28/12/07

Francesco Macciò, TRE POESIE INEDITE


[Contemplation of lotus flower (Bangkok 2007). Foto di Marzia Poerio]


1.

A VIVERE, AD AGIRE CI SPINGE

A vivere, ad agire ci spinge
l’oscuro di ogni sostanza -
pensa quando sfinita dalla sete
ti slanci verso l’acqua,
pensa all’acqua: Narciso
che si consuma in un desiderio
e deve rimanere un corpo, niente
altro che un corpo disciolto
in un bulbo, in uno stelo,
mentre un altro corpo
si consuma nell’aria evaporando
in un filo di voce…
E non importa se era eco o finzione,
se desiderio o visione
questo doppio indizio del vero.



2.

VERSO CASA

Nel blocco di un tragitto
metropolitano si scioglie in un gesto
che non abbiamo compiuto quel luogo,
quel tempo che non ricordi
e nuovi giorni a palpebre chiuse,
passi oscuri sul tuo corpo,
stragi, pericoli di attentati.
E se di noi al ritorno,
se dentro di noi di quello che è stato
non trovassimo più niente?

Scatta il rosso fosforescente
di un semaforo.
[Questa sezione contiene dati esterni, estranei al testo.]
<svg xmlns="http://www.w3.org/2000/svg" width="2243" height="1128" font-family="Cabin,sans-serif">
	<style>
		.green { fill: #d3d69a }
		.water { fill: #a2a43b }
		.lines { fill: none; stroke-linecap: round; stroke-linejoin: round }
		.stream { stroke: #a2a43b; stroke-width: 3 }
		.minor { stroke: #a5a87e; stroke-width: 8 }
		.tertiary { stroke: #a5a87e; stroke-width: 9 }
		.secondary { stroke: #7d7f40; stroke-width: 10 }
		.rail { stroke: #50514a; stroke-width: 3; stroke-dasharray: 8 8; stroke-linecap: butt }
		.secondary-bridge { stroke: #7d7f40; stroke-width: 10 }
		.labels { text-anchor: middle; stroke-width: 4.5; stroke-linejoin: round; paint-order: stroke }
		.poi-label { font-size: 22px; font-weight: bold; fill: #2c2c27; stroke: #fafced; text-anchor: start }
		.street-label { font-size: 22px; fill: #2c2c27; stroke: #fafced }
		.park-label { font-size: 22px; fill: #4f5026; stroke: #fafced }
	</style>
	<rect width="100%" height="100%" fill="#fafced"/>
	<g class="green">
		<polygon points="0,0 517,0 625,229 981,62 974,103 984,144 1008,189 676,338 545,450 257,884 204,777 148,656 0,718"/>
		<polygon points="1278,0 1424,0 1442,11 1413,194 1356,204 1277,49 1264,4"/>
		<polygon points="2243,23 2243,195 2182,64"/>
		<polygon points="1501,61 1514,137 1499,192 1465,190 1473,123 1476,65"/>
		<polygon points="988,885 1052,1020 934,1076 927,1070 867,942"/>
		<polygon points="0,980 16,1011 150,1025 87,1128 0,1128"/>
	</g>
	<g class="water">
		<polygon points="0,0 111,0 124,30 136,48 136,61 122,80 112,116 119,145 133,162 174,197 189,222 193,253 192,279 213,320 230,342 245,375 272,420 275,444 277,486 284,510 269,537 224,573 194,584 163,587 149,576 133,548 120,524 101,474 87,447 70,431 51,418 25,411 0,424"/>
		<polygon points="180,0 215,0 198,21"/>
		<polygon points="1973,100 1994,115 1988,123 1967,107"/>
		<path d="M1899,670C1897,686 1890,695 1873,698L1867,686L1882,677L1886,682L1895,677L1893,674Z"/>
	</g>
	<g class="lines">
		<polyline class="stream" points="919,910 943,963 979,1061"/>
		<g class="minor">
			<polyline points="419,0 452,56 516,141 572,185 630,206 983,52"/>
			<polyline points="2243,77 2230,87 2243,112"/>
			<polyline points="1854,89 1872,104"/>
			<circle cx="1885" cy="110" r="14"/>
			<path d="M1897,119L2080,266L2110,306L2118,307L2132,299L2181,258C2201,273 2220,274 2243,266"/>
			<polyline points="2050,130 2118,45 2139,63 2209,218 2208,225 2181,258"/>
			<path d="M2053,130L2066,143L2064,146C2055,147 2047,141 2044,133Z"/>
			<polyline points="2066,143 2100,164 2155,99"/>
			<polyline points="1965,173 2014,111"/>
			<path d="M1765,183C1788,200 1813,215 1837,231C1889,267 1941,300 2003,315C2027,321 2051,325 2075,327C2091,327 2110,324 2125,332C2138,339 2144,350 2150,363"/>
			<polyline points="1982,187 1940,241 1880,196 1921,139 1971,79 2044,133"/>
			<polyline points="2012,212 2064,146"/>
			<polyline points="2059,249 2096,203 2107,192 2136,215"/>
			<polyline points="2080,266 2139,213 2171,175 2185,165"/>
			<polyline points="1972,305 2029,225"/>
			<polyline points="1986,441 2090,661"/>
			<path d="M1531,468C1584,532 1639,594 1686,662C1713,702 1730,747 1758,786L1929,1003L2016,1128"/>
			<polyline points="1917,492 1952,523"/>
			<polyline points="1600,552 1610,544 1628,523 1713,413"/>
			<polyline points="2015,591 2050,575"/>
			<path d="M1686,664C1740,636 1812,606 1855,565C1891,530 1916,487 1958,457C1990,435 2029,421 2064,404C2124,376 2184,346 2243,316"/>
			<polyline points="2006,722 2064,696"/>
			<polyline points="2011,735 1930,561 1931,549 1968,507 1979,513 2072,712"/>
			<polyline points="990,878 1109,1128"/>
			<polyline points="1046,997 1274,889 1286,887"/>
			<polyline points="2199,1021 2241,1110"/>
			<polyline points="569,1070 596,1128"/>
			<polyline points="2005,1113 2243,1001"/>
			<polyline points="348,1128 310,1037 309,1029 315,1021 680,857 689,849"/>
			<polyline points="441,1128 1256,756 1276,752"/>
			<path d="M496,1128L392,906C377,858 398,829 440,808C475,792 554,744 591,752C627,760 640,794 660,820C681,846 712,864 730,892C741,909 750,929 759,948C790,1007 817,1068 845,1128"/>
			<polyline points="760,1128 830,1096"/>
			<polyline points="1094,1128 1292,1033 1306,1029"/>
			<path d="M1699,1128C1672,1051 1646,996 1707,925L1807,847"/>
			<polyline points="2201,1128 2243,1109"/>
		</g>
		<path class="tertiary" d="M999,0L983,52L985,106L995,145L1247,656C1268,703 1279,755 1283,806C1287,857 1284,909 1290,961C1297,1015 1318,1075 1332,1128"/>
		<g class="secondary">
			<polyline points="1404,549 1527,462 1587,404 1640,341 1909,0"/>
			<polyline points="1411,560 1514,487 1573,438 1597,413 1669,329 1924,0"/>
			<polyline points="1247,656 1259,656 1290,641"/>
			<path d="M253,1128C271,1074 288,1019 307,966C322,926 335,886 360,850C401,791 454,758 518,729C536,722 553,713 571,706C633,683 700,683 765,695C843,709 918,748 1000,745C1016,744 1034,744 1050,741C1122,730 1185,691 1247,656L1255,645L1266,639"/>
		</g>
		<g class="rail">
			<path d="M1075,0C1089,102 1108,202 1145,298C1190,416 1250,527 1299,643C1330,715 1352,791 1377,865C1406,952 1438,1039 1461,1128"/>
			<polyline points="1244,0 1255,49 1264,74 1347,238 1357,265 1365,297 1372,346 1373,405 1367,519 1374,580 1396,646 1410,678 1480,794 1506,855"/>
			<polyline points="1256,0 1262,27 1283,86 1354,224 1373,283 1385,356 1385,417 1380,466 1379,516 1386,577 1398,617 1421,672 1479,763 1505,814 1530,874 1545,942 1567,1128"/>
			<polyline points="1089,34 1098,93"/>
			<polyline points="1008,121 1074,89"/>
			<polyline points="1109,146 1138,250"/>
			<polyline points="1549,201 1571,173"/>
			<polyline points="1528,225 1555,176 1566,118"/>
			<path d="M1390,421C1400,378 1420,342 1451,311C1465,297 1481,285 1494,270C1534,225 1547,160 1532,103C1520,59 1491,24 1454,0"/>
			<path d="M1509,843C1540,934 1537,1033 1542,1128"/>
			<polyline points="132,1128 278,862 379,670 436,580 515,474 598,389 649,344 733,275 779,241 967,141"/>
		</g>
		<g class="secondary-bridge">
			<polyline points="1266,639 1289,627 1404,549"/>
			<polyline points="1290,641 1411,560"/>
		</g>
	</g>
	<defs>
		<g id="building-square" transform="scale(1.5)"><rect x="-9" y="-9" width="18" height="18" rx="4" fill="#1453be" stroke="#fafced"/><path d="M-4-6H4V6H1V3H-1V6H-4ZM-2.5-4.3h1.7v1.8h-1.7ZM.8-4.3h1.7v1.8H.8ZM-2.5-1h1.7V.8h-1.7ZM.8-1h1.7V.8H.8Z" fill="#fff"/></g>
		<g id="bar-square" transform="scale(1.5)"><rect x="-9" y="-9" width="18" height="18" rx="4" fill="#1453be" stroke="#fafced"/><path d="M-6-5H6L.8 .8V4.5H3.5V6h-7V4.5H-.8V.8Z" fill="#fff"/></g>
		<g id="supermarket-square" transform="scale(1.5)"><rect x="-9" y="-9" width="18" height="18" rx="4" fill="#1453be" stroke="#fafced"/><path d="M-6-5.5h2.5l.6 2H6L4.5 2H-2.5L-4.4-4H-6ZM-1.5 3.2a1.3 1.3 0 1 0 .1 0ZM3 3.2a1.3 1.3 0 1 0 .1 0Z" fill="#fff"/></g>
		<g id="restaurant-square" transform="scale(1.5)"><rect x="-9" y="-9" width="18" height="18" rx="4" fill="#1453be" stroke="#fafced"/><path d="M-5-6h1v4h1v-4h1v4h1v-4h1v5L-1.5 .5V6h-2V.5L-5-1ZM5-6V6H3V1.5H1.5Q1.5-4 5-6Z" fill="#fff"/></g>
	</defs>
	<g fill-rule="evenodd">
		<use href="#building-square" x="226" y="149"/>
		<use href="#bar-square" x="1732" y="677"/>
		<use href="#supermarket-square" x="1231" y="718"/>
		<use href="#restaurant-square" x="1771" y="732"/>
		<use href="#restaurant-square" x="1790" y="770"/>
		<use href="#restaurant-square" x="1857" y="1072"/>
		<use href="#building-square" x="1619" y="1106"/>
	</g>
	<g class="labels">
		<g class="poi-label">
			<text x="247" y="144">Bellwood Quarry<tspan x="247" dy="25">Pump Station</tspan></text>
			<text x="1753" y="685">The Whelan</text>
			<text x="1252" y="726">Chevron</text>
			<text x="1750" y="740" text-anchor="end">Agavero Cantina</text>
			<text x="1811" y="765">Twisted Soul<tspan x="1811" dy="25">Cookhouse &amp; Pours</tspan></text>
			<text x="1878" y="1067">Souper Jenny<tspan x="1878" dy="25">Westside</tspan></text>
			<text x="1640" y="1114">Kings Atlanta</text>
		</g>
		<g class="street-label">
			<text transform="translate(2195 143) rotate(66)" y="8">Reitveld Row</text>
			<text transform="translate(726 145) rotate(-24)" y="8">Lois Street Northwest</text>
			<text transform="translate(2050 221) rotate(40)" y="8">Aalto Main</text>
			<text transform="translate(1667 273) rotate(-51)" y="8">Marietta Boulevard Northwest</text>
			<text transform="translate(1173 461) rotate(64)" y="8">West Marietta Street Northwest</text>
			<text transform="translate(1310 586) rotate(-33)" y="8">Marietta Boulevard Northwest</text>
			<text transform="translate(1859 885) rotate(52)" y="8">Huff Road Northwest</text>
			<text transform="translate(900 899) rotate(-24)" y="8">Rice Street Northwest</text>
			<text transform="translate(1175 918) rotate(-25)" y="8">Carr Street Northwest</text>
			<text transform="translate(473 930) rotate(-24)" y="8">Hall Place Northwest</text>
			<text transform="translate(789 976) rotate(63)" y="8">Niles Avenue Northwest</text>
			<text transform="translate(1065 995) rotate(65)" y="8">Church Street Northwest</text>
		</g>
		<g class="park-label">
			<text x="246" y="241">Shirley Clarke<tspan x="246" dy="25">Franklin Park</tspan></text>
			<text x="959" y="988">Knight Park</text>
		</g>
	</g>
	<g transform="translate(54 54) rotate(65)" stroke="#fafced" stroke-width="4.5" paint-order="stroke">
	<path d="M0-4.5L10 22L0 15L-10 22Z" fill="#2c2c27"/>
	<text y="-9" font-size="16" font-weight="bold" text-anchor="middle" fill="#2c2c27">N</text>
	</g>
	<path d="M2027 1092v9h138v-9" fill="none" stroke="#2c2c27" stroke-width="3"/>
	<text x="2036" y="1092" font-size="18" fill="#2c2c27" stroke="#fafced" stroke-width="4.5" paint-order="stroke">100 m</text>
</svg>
Ora in transito
dietro la luna nelle serpentine
delle strade infedeli è solo il calcolo
del vuoto e la sua oscillazione.

È tutto miracoloso fuori di noi
e altrove nella stessa sostanza
nella consistenza che non ci illude,
è l’oro del giorno, l’argento
di una quiete siderale.
Perfino queste automobili in fila
dalle crepe scabre, dai bordi
dei palazzi scorticati,
perfino queste automobili in fila
come cigni posati sull’acqua
che non sono niente fuori di noi
che non sono niente…


3.

È BASTATO UNO SQUILLO

È bastato uno squillo e qualche
secondo obliquo, logorante
di frasi discordi. A nulla
è servito riagganciare di scatto,
in fretta riprendere il filo.

Eppure doveva esserci ancóra,
da qualche parte sospesa sul punto
di dire qualcosa. Forse in attesa
se ne stava nascosta. Non era
svanita per sempre in un buco.

O forse un vetro… là in basso
obliquo, impreciso
il taglio di un vetro più spesso
non ne faceva passare neppure
una minuscola piega del volto.

Certo sapeva - anch’io
certo dovevo sapere - se a qualche
parola in tregua amorosa
aveva accordato il respiro.

Neppure un grano di quella voce ora…
Ora che non so se ombra o forma vera,
se persona o che cos’altro era.



L’OMBRA E LO SPECCHIO

Forse è vero che "a vivere, ad agire ci spinge" il buio interiore, frattanto aderiamo alla luce specchiandoci; oppure forse è vero che, mentre ci riconosciamo nelle immagini riflesse, ci dissolviamo nel vapore mattutino come in Montale nell’“aria di vetro”, restando in questa sparizione al contempo, paradossalmente, essenziali e presenti.

Se invece perdessimo la memoria, come in VERSO CASA? Questa sarebbe la montaliana “ventura delle venture” che ci farebbe cadere in una metropolitana (come Euridice in un Ade), nel vuoto, nel niente…

Del resto, interrotta una conversazione, resta un’”ombra”.

Questa è una reazione personale alle poesie qui pubblicate di Macciò, che dicono di più, spingono a riflettere oltre che ad apprezzare la fluidità e la musicalità dei versi.